- _Dataset records_
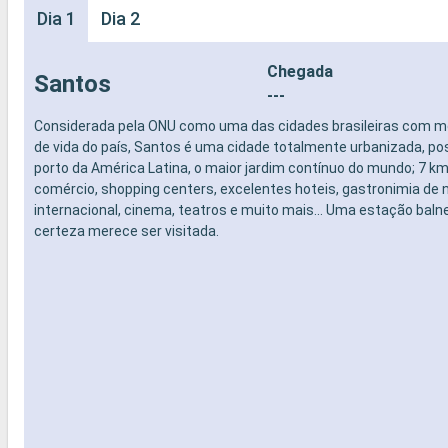
Dia 1
Dia 2
Chegada
Santos
---
Considerada pela ONU como uma das cidades brasileiras com me
de vida do país, Santos é uma cidade totalmente urbanizada, po
porto da América Latina, o maior jardim contínuo do mundo; 7 km
comércio, shopping centers, excelentes hoteis, gastronimia de n
internacional, cinema, teatros e muito mais... Uma estação bal
certeza merece ser visitada.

- _Exercise brief_
Using the entries above, copy exactly the lines from the one containing "de vida do país, Santos" through the last, both included.

- _Written response_
de vida do país, Santos é uma cidade totalmente urbanizada, po
porto da América Latina, o maior jardim contínuo do mundo; 7 km
comércio, shopping centers, excelentes hoteis, gastronimia de n
internacional, cinema, teatros e muito mais... Uma estação bal
certeza merece ser visitada.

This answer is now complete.